Consecutive non-powerful integers

Question

Pair of sequences $\ v_n\ $ and $\ U_n\ $ of integers start as in the following table:

[\begin{array}{rrrrrrrrrr} n= & 0 & 1 & 2 & 3 & 4 & 5 & 6 & 7 & \ldots \\ v_n= & 0 & 2 & 5 & 10 & 17 & 37 & 50 & 82 & \ldots \\ U_n= & 0 & 2 & 3 & 6 & 8 & 12 & 14 & 18 & \ldots \end{array}]

These two sequences are defined as follows:

• $\ v_0=U_0=0;$
• $\ v_n\in\mathbb N\ $ is the smallest natural number such that none of the consecutive $\,\ U_{n-1}\!+\!1\,\ $ integers $\ v_n\ \ldots\ v_n\!+\!U_{n-1}\ $ is powerful;
• $\ U_n\ $ is the smallest natural number such $\ v_n+U_n\ $ is powerful.

Thus, we are looking at the ever longer maximal sequences of consecutive non-powerful sequences.
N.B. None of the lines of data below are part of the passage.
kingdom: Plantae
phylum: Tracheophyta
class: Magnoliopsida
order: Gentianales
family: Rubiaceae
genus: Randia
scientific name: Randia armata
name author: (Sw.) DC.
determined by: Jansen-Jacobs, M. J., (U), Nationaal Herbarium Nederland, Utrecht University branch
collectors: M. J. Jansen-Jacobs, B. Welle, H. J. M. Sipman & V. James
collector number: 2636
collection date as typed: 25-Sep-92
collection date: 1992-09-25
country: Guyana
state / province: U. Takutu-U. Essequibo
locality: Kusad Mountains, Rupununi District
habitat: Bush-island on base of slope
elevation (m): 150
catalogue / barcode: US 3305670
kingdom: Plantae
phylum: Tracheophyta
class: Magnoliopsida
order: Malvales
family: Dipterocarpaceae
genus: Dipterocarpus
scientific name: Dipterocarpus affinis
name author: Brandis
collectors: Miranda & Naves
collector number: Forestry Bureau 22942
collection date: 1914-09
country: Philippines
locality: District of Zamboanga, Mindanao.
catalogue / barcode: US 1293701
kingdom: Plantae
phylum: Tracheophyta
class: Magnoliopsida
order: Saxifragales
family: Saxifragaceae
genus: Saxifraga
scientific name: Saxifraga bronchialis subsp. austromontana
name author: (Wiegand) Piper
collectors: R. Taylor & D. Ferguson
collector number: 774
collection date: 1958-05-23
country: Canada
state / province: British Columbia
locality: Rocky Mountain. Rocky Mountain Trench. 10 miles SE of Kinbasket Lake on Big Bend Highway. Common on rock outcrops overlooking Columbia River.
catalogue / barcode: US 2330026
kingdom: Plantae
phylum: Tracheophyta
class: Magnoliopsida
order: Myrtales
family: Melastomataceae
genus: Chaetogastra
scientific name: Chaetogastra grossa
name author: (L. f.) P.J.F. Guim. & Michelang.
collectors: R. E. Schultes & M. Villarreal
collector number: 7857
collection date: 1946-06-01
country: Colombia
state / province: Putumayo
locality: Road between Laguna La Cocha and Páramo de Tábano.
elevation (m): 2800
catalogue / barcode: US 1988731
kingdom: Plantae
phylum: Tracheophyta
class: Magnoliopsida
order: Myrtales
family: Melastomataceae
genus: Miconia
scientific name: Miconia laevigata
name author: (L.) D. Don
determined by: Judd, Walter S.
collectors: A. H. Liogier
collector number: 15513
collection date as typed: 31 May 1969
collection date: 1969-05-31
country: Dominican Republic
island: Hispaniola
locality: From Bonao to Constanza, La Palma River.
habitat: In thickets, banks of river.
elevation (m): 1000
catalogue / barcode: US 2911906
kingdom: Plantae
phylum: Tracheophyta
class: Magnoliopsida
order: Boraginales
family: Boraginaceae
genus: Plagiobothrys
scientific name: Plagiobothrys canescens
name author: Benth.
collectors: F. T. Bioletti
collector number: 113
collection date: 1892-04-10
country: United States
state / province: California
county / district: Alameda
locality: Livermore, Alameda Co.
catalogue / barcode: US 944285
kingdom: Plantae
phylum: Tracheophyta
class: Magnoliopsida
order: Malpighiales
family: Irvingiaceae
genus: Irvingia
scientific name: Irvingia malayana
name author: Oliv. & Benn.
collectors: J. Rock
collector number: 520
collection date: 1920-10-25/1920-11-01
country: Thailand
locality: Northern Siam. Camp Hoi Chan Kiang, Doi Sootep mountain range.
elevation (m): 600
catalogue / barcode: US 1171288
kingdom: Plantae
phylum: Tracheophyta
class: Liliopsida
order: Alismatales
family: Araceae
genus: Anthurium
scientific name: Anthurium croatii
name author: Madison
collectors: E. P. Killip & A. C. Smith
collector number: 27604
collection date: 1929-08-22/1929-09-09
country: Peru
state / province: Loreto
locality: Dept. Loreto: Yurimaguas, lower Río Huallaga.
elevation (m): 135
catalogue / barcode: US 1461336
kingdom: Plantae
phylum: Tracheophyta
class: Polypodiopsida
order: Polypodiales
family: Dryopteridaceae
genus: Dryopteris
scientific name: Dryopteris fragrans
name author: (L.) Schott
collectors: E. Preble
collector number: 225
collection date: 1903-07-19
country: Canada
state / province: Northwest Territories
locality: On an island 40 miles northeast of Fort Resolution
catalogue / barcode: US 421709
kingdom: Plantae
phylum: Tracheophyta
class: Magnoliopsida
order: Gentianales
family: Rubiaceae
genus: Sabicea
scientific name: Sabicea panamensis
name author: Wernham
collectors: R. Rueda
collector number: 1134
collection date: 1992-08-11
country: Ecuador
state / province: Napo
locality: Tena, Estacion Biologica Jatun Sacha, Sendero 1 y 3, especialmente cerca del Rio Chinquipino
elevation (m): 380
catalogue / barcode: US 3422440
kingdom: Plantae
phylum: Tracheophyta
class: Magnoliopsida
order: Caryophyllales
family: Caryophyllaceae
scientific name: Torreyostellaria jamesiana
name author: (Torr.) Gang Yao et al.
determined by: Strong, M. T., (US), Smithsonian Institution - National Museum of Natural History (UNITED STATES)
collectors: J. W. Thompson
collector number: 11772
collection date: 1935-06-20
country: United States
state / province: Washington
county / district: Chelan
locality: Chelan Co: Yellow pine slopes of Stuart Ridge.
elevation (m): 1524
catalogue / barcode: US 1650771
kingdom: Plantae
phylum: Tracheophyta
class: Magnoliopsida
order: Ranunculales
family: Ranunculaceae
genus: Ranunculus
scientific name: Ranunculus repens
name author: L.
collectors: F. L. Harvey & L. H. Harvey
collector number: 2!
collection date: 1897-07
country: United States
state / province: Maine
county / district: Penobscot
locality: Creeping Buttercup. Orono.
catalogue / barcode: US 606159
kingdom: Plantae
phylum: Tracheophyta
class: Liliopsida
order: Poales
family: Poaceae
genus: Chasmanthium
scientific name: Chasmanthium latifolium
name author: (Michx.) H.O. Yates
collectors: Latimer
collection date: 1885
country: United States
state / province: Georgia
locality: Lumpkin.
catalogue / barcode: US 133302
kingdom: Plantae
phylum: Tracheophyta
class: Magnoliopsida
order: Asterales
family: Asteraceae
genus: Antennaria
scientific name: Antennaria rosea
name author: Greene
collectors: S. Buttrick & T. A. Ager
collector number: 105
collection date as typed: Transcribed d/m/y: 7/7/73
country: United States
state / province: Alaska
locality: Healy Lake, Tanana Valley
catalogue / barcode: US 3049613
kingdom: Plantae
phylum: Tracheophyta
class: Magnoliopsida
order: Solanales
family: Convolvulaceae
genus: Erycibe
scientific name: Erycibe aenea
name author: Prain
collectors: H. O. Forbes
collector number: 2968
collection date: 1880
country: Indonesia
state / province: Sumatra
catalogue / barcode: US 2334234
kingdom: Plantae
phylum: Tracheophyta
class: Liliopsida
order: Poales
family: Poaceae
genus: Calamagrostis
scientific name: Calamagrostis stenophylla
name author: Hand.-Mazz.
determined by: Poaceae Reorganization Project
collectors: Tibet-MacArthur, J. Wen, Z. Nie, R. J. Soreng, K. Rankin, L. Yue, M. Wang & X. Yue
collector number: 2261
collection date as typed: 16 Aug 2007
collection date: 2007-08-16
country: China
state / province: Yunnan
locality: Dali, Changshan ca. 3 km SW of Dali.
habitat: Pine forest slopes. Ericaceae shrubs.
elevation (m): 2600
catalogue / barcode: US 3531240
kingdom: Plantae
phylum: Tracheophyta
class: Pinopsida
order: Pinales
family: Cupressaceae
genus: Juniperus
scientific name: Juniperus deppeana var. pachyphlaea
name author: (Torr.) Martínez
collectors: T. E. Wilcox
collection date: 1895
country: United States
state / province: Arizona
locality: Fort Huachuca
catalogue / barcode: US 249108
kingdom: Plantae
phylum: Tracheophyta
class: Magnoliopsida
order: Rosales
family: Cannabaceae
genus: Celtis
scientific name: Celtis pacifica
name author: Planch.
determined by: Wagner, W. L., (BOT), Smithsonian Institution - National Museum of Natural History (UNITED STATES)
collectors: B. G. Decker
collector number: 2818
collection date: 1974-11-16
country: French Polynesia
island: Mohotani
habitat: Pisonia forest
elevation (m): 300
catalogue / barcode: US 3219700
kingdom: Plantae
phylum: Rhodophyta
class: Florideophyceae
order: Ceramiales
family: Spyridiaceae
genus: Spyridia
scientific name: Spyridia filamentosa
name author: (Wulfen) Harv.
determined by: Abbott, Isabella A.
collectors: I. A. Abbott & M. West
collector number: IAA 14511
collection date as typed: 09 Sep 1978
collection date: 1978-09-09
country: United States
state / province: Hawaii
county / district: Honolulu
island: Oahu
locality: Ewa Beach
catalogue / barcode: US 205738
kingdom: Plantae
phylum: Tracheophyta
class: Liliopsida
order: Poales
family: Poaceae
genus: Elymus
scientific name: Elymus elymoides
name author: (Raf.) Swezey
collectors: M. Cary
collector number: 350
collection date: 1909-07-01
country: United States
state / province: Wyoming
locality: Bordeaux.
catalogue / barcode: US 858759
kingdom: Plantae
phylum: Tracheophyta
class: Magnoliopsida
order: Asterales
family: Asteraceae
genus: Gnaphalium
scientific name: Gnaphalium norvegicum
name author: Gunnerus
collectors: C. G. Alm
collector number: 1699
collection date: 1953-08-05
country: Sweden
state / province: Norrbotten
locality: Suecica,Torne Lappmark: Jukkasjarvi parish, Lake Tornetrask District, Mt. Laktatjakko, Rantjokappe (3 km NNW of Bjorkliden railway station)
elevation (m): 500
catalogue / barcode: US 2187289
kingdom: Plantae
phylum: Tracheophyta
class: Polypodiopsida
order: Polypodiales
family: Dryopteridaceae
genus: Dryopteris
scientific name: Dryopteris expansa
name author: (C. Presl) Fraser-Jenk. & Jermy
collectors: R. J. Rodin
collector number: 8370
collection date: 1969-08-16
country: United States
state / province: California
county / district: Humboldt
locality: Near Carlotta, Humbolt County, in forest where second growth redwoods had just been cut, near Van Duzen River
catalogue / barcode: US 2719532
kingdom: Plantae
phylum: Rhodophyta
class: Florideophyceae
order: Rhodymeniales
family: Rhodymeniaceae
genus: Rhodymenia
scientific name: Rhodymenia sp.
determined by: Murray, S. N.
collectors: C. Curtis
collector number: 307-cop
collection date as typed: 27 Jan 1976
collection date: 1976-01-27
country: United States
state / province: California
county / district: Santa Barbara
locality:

One would like to know the behavior of these sequences:

Question:   what are reasonable (as exact as possible, and easily computable) lower and upper bounds for terms $\ v_n\ $ and $\ U_n,\ $ and their asymptotic behavior?

Knowing roughly the number of powerful initegers $\ POW(x)\ $ that do not exceed $\ x\ $ (for every positive $\ x\in\mathbb R),\ $ we may deduce the average behavior of these sequences of non-powerful integers; the still harder challenge would be deducing the more delicate but consistent deviations from the regular statistical behavior.

Answer 1

Infinitely often (and with positive density, as proved by Shiu) there are no powerful numbers between $n^2+1$ and $(n+1)^2-1$. Hence the maximal gap below $x$ is infinitely often of size $\sim2\sqrt x$. (This is more than can be deduced from the Erdős & Szekeres result, or the Bateman & Grosswald result, since $\zeta(3/2)/\zeta(3)>2.$)

$U_n$ is largest if $v_n$ is a square and the above interval is empty. So $$ U_n \le (\sqrt{v_n}+1)^2 - v_n = 2\sqrt{v_n}+1 $$ with equality holding in that case. Deducing a lower bound is probably tantamount to finding gaps in A336175, but I would be surprised if it was not $\sim2\sqrt{v_n}$ as well.